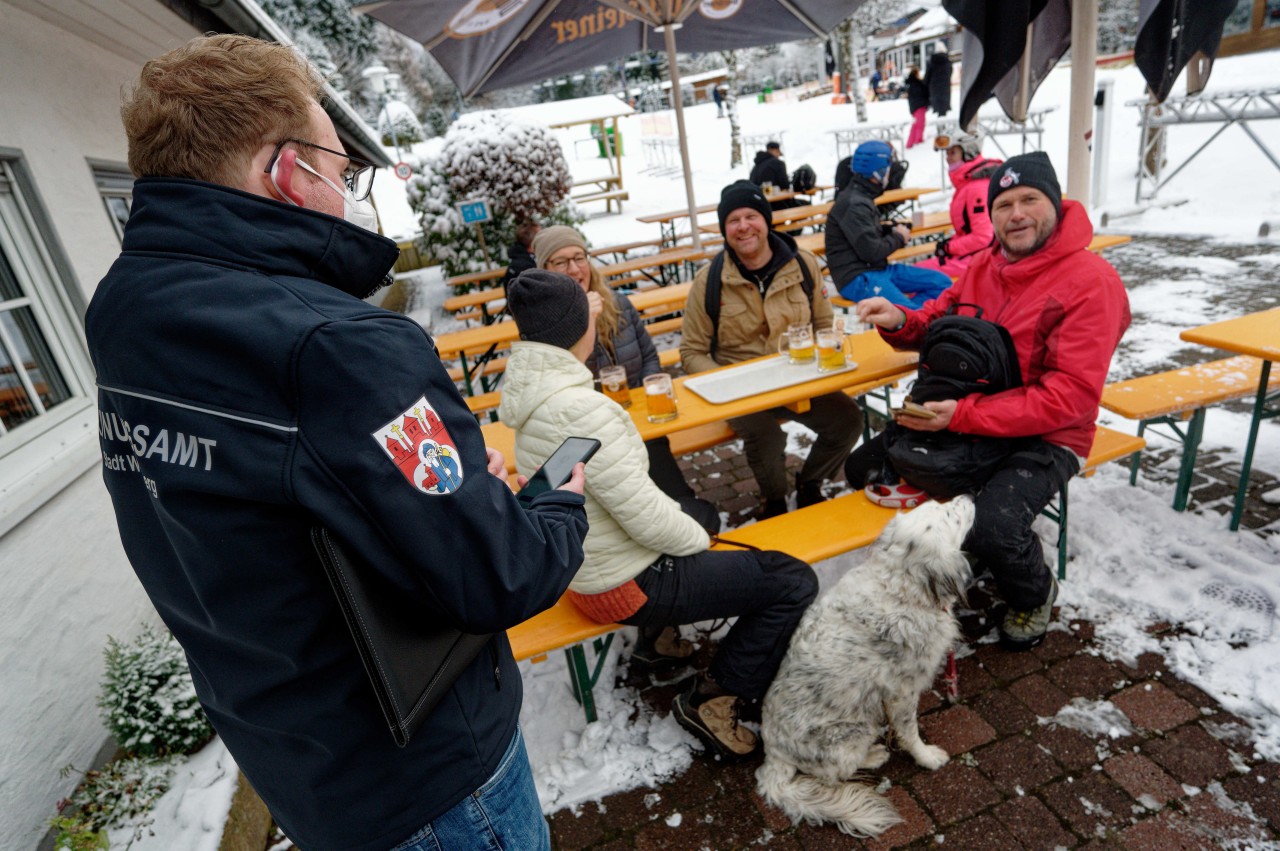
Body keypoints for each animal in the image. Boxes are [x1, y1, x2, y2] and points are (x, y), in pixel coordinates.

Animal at [752, 499, 972, 834]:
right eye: (950, 514)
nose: (968, 497)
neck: (900, 587)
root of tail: (773, 758)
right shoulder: (902, 692)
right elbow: (910, 732)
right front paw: (927, 757)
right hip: (855, 730)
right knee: (836, 773)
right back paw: (873, 755)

□ □ □ □ □ □ □

- [What is required] Report all lines in the records that include the string "right".

- [Response to the task]
right eye: (950, 514)
right shoulder: (902, 692)
right elbow: (910, 732)
right front paw: (927, 757)
right hip: (855, 730)
right knee: (836, 773)
right back paw: (873, 755)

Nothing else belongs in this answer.